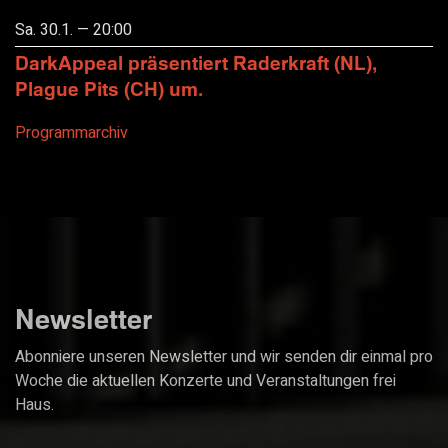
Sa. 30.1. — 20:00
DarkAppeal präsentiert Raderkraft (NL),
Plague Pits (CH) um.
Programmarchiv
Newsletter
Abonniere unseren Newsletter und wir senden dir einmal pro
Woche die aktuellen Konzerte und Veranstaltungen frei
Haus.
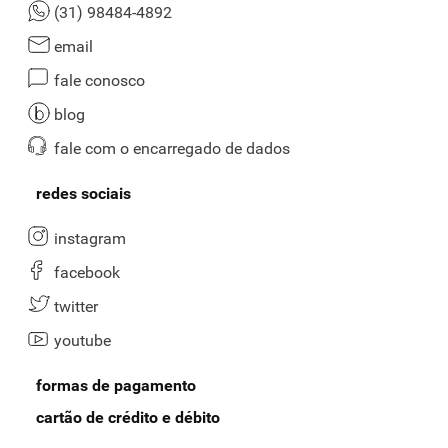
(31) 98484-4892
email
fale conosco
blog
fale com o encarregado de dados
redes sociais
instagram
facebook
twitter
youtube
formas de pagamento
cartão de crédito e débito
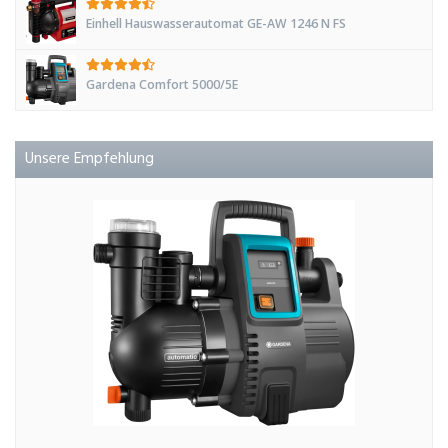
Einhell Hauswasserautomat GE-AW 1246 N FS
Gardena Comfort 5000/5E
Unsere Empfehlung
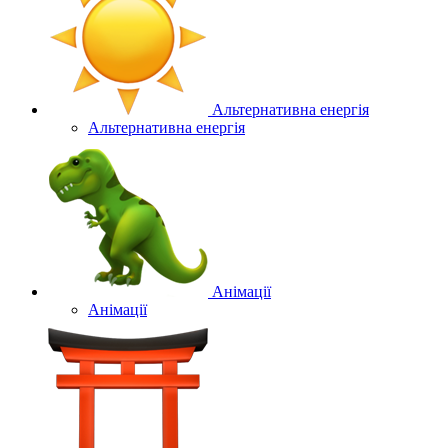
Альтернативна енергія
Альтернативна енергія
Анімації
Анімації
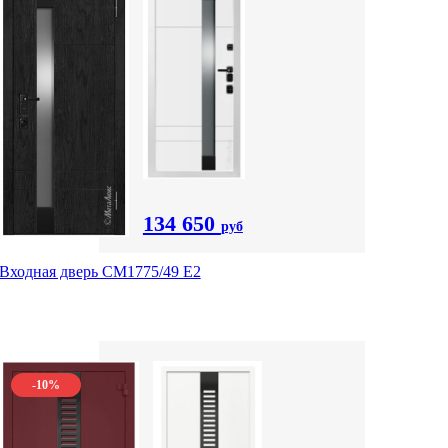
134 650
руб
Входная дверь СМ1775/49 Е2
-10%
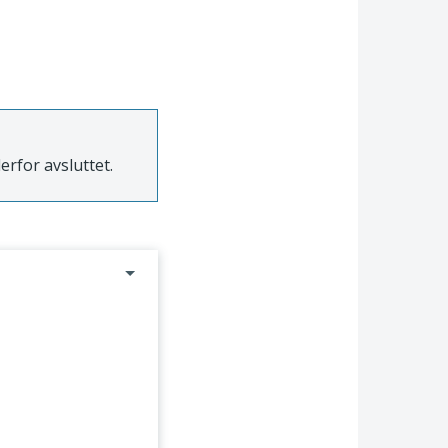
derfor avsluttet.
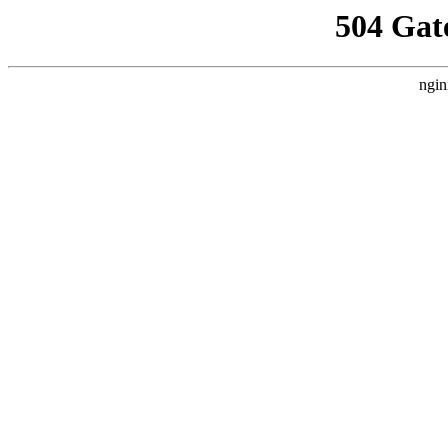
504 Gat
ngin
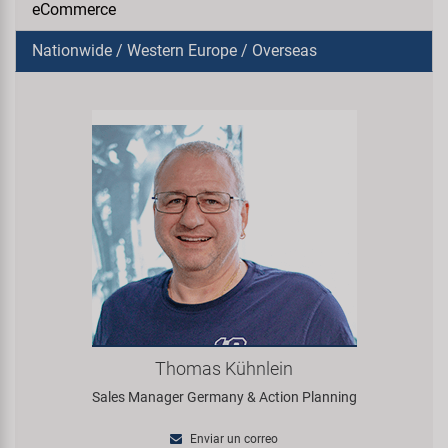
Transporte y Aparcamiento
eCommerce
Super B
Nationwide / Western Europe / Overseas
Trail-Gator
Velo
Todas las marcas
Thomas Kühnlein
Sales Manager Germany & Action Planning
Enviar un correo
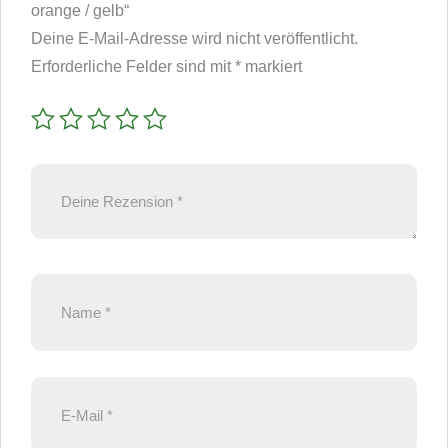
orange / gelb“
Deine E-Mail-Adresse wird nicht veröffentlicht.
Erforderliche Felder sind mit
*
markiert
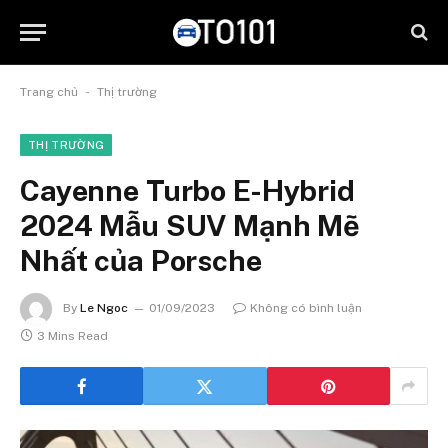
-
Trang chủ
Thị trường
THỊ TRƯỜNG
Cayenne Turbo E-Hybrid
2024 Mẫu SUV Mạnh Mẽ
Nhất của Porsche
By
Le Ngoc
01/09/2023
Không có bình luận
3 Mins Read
---
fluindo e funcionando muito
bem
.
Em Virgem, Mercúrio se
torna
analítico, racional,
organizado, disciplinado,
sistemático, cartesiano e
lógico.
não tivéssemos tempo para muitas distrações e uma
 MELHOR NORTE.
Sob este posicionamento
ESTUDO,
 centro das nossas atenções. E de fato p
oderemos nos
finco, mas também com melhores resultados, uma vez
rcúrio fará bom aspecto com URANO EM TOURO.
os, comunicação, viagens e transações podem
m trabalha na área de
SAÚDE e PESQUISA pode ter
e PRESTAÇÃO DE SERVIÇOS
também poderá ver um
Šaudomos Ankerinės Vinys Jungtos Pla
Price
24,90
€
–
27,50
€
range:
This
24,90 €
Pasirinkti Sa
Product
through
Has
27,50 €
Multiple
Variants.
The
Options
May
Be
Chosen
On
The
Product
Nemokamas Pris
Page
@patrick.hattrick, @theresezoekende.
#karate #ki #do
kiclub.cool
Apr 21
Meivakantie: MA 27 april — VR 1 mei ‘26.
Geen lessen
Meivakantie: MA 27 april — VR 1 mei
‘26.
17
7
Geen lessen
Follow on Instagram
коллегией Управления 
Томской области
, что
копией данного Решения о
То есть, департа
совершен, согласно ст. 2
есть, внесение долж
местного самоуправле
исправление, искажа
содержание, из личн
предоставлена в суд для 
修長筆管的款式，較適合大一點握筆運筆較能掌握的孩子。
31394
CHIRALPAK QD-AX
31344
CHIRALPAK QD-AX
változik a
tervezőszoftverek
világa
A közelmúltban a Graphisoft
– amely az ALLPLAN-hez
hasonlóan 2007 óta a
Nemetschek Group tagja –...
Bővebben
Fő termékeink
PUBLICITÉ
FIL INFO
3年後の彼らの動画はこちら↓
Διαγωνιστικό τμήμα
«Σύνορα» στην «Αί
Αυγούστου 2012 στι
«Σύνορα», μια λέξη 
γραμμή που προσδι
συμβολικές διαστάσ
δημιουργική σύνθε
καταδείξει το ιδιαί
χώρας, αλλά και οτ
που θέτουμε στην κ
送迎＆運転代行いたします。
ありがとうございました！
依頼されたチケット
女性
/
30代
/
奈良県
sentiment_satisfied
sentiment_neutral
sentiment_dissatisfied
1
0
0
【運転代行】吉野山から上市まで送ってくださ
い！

▸ **AIM OF THE TASK**: From the records above, retype only the lines starting at the line that contains "местного самоуправле" and ending at the line that contains "hasonlóan 2007 óta a", both included.

▸ **ANSWER TO THIS TASK**:
местного самоуправле
исправление, искажа
содержание, из личн
предоставлена в суд для 
修長筆管的款式，較適合大一點握筆運筆較能掌握的孩子。
31394
CHIRALPAK QD-AX
31344
CHIRALPAK QD-AX
változik a
tervezőszoftverek
világa
A közelmúltban a Graphisoft
– amely az ALLPLAN-hez
hasonlóan 2007 óta a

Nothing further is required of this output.